I have been trying to figure out how I first got entangled with the great group of artists from SCIBASE. I think that Louise Atkinson may at the bottom of it all, I am fairly certain that she forwarded a call for work from the Basement Arts Project to me. I am quite certain that my proposal for that show wasn’t accepted, but I ended up on their email list and when the call for work for SUPERMARKET went out I was really anxious to be included. The rest as they say is history. They accepted my proposal and I was able to meet up with them in Stockholm.
This was really the beginning of the strange mental journey I have been on since. I realized while I was at SUPERMARKET that I was quite content with the nature of my practice. I had really struggled after being accepted with the distinct possibility that I was not hip enough for an independent event of this kind. (and really I wasn’t!) I have said many times on this blog that I am maker, my hands need to be busy, I like the sense of gratification and accomplishment I get from producing a finely crafted thing. I enjoy the slow rhythm and repetition of my time in the studio. I am that creature. So while being in Stockholm certainly generated plenty of social anxiety, I really am not good with new people, it also generated a sense of well being that was new. I felt that there were some people who did get was I was doing and that seemed to be enough. I am not cutting edge, but I am OK with being a quieter, middle-aged, suburban sort of message bringer.
Then after spending time with the amazing group of NYFA MARK artists I realized another subtle internal shift was happening. I was really beginning to believe that I WAS an artist. It is really hard to explain what changed, or how my thoughts changed, but something has shifted. I find myself able to relax into the work, to be freer and more playful. Setting goals has allowed me to let go of something tight that was really jamming me up and I can already see the results in the studio and in my professional life. I am still not good with people but I find myself trying to be more open and especially more receptive to help.

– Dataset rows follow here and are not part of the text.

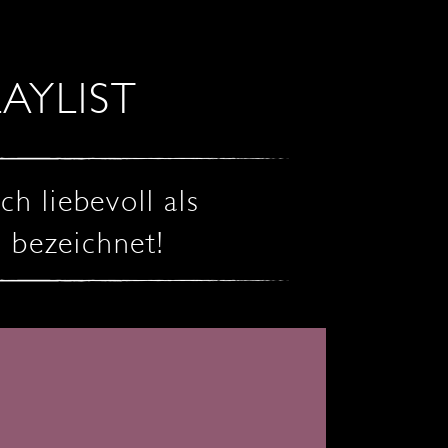
LAYLIST
h liebevoll als
 bezeichnet!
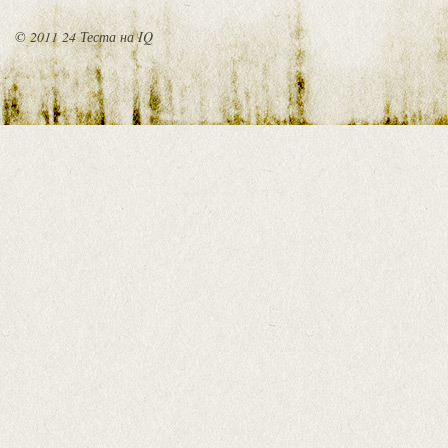
© 2011 24 Теста на IQ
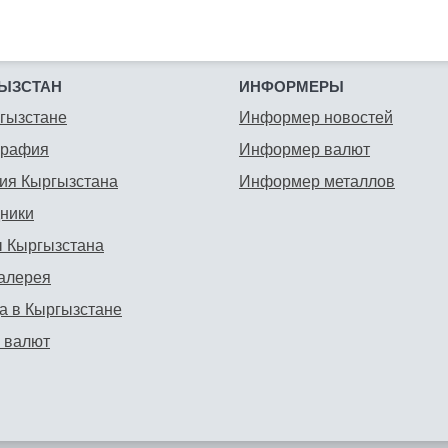
ЫЗСТАН
ИНФОРМЕРЫ
гызстане
Информер новостей
графия
Информер валют
ия Кыргызстана
Информер металлов
ники
 Кыргызстана
алерея
а в Кыргызстане
 валют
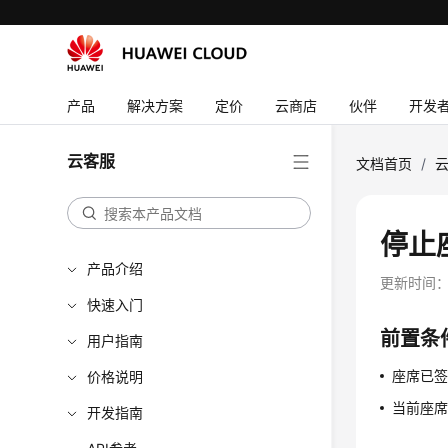
产品
解决方案
定价
云商店
伙伴
开发
云客服
文档首页
/
停止
产品介绍
更新时间
快速入门
前置条
用户指南
座席已
价格说明
当前座
开发指南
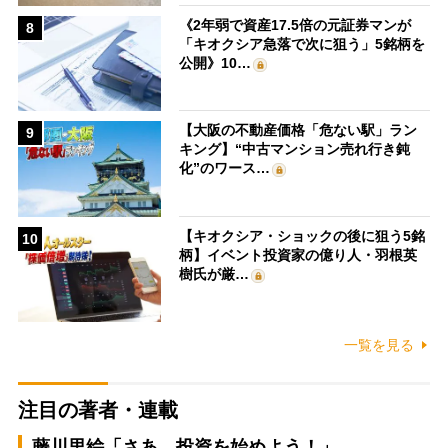
《2年弱で資産17.5倍の元証券マンが
8
「キオクシア急落で次に狙う」5銘柄を
公開》10…
【大阪の不動産価格「危ない駅」ラン
9
キング】“中古マンション売れ行き鈍
化”のワース…
【キオクシア・ショックの後に狙う5銘
10
柄】イベント投資家の億り人・羽根英
樹氏が厳…
一覧を見る
注目の著者・連載
藤川里絵「さあ、投資を始めよう！」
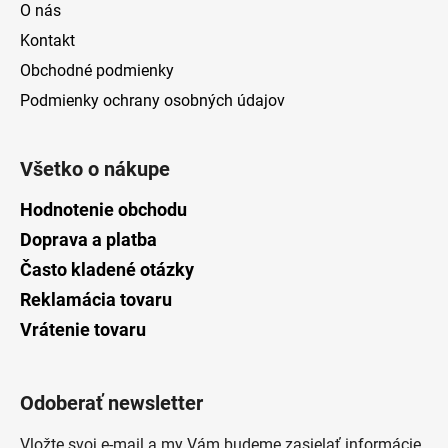
O nás
Kontakt
Obchodné podmienky
Podmienky ochrany osobných údajov
Všetko o nákupe
Hodnotenie obchodu
Doprava a platba
Často kladené otázky
Reklamácia tovaru
Vrátenie tovaru
Odoberať newsletter
Vložte svoj e-mail a my Vám budeme zasielať informácie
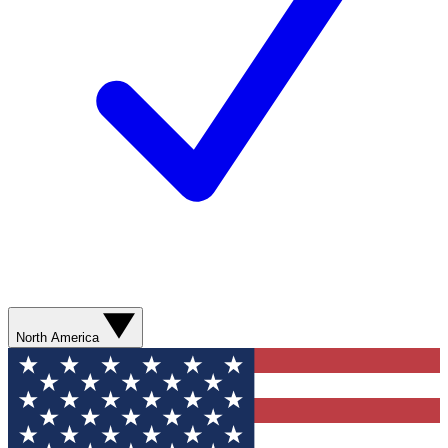
North America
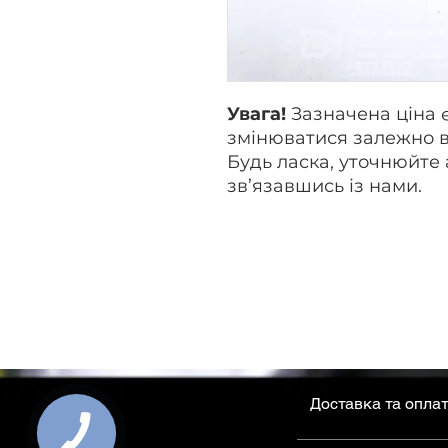
Увага!
Зазначена ціна 
змінюватися залежно в
Будь ласка, уточнюйте 
зв’язавшись із нами.
Доставка та опла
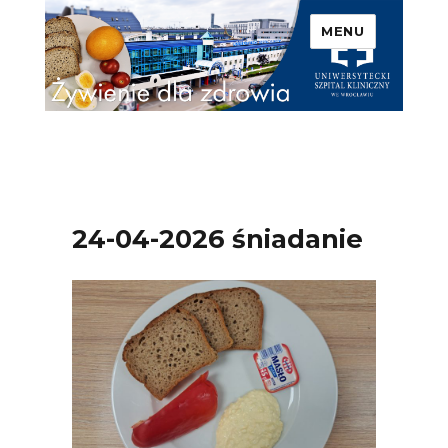
MENU
Uniwersytecki Szpital
Kliniczny we Wrocławiu –
Żywienie dla zdrowia
24-04-2026 śniadanie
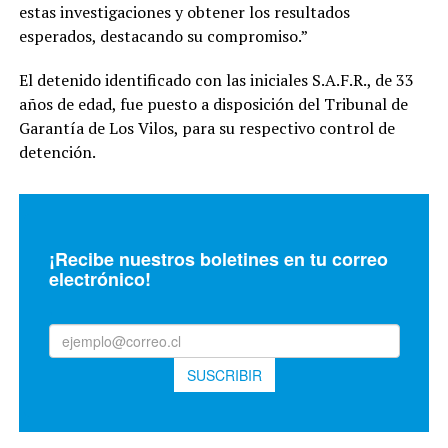
estas investigaciones y obtener los resultados
esperados, destacando su compromiso.”
El detenido identificado con las iniciales S.A.F.R., de 33
años de edad, fue puesto a disposición del Tribunal de
Garantía de Los Vilos, para su respectivo control de
detención.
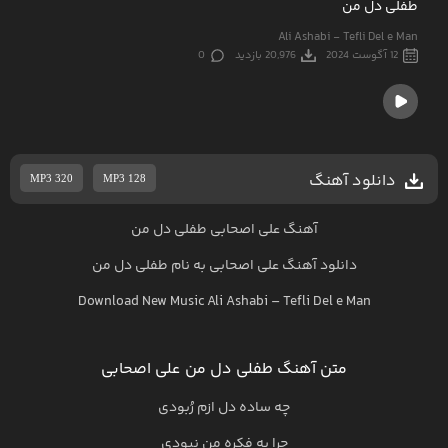
طفلی دل من
Ali Ashabi - Tefli Del e Man
12 آگوست 2024
20,976 بازدید
0
دانلود آهنگ
MP3 320
MP3 128
آهنگ علی اصحابی طفلی دل من
دانلود آهنگ
علی اصحابی
به نام
طفلی دل من
Download New Music
Ali Ashabi
–
Tefli Del e Man
متن آهنگ طفلی دل من علی اصحابی
چه ساده دل ازم رُبودی
چرا به فکره من نبودی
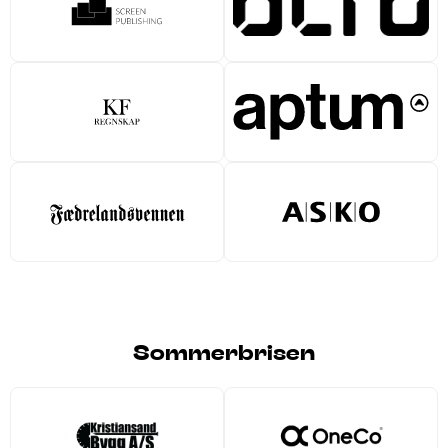
Sommerbrisen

And so today I had my first studio visit with a curator. I was able to carry on a fairly intelligent conversation about my work, and to get some valuable feedback about new projects. Just a few months ago I would not have even dared to invite a curator in, I didn’t believe I had anything worth seeing or sharing with a professional like that. I was making judgments about my work I should have been letting others make for themselves. Today I can say I do feel like a REAL artist.
And so, back to Bruce and Wendy and all the others, the artists of SCIBASE who gave me an unexpected boost. People in the art world talk all the time about lack, about fear and competition. This year I have been shown that it can just as easily be about collaboration, shared opportunity and abundance. A group of artists who only knew me through email and proposals welcomed me in, they took my very un-hip, perhaps embarrassingly earnest self consciousness and gently nudged me to a better place.They shared an experience, a space, even dinner!
I am excited to be showing with them again this coming month. My work is already on its way to Liverpool for the Independents Biennial. I finally wised up and created a print project that could be printed in England – so no expensive shipping and the work is designed to be taken away, so no return shipping either! The work I am sending is quite different, it is not precious, it is not finely crafted. It is a response to the absolutely ridiculous provocation of the political conversation in America over the past few months. It reflects the show’s title “inhospitable”, and how inhospitable to women the dialogue has become. I will wait until the show opens to post images.
I want to thank all the other artists in the collaborative who are doing the donkey work of installation and invigilation so that my work will be seen. I really, really wish I was coming to Liverpool to see you all again. And I want to thank all of you, my blog friends for supporting me too.